# Zilla life?



## jmeier1981 (Aug 10, 2009)

Eceryone here seems to love the Zillas, does anyone have more than a couple hundred miles on them yet? Im curious how they wear long term.


----------



## Bootlegger (Dec 18, 2008)

The first set of 27's I had wore just as good as any other tire except Bighorns. I h4ave about 300 on them and they look fine.


----------



## Metal Man (Dec 17, 2008)

I have about 400 miles on mine. They show some wear but still look fine.


----------



## bayou_boy_22 (Mar 13, 2009)

i have about 250 and they still look fine.


----------



## jmeier1981 (Aug 10, 2009)

If you had to guess, how many miles do you think you will get out of them?


----------



## Polaris425 (Dec 16, 2004)

4,356.79


----------



## hondarecoveryman (Feb 28, 2009)

:haha: Thats messed up 425


----------



## DjScrimm (Jan 2, 2009)

Must of done a lil' calculus to get that answer!!


----------



## jmeier1981 (Aug 10, 2009)

Polaris425 said:


> 4,356.79


 
Im not asking for a magic number just a rough ballpark guess like 1000-1500. I dont have any experience in this area so I dont have the slightest clue if I should expect 1000miles or 10000miles. So far the most use anyone has had with these a is ab out 400miles and I could easily put that on in a month.


----------



## 08GreenBrute (Jul 13, 2009)

it depends on if you ride the roads or hard packed rocks its all on what terrain you ride on as to how long then will last


----------



## Polaris425 (Dec 16, 2004)

jmeier1981 said:


> Im not asking for a magic number just a rough ballpark guess like 1000-1500. I dont have any experience in this area so I dont have the slightest clue if I should expect 1000miles or 10000miles. So far the most use anyone has had with these a is ab out 400miles and I could easily put that on in a month.

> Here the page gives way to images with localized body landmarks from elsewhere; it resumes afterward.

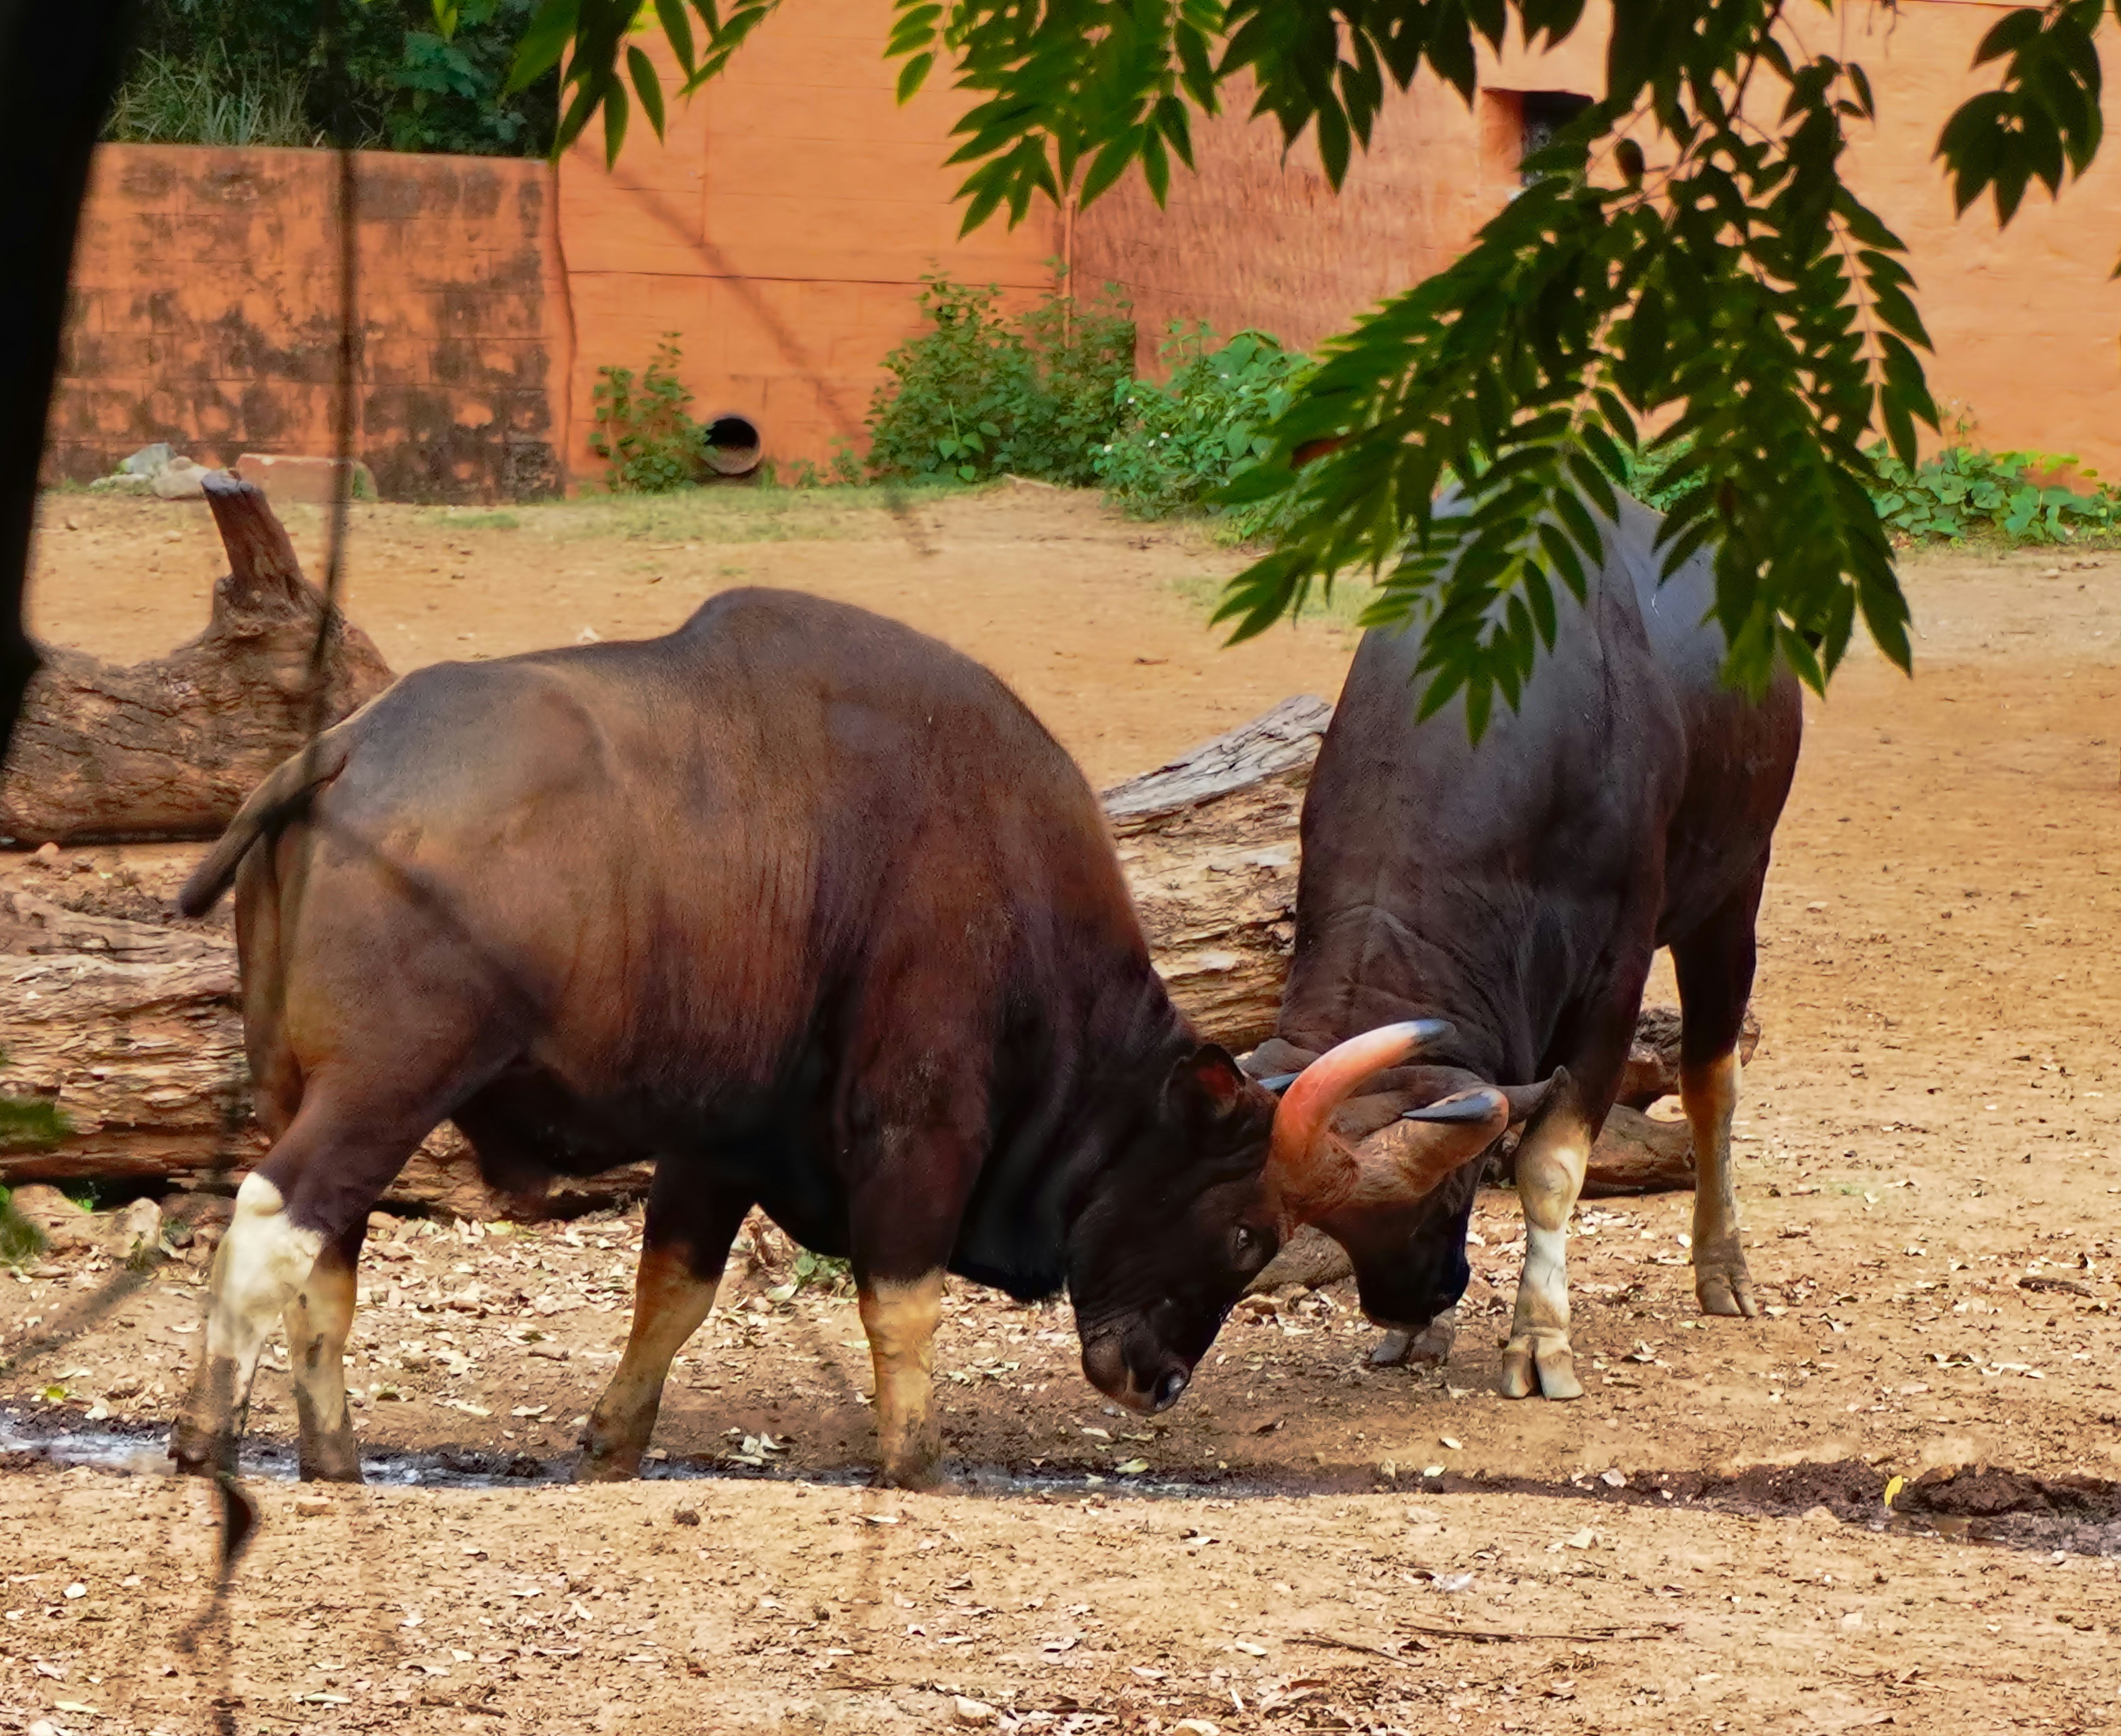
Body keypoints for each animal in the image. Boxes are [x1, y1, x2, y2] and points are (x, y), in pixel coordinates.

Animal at [166, 587, 1470, 1488]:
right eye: (1249, 1231)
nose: (1158, 1380)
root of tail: (340, 751)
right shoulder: (920, 1125)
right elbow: (902, 1301)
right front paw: (916, 1459)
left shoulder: (722, 1139)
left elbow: (672, 1291)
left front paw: (611, 1440)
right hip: (387, 1084)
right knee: (273, 1217)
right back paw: (204, 1436)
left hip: (304, 1085)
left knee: (327, 1252)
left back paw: (331, 1453)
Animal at [1245, 493, 1804, 1399]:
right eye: (1334, 1221)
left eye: (1451, 1188)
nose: (1413, 1297)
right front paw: (1427, 1335)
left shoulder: (1613, 980)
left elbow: (1549, 1160)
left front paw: (1539, 1339)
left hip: (1733, 887)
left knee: (1711, 1084)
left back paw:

Well, a magic number is all your going to get. This tire hasnt been on the market long enough for anyone to know how they will stand up to high-milage abuse. And as a general rule here, Our members dont give out imformation unless they know they are correct. We dont guess. Thats what makes this forum so great, when you get an answer, you can _usually_ bet on it %100. 

My advice, ONCE AGAIN, if you are THAT worried about tire wear, and high-milage, spend the extra money, and get mudlight XTR's. They are a radial tire, and should last a long time regardless of the terrain. They are decent in the mud as well. My neighbor (RDWD) has them on his brute, he rides around the 'hood on the concrete all the time, and they look exactly the same as they did when I met him in May.


----------



## GWNBrute (Mar 4, 2009)

IMO tires are to hard to tell someone how long they are going to last for the simple fact that there are to many variables to consider. Tires that last me 1000miles may be only able to last the next guy down the road 200 miles.


----------



## hondarecoveryman (Feb 28, 2009)

If tire wear is your concern look into the ITP589's I have over 1000 miles on mine now and still about 30% tread left ,thats personal exp not a guess


----------



## chuckster504 (Dec 14, 2009)

Hey guys I just joined in on the site today, coming over from highlifters, thought Id chime in...
I have the 30 zillas right now and I have a little over 1300 miles on mine and they are still about 80% tread left, and I took a 2 week vacation to ride up north (about 1000 miles during that trip) and 5 miles each day we went out was down a paved asphalt road. The front of the tips are starting to round out pretty good though


----------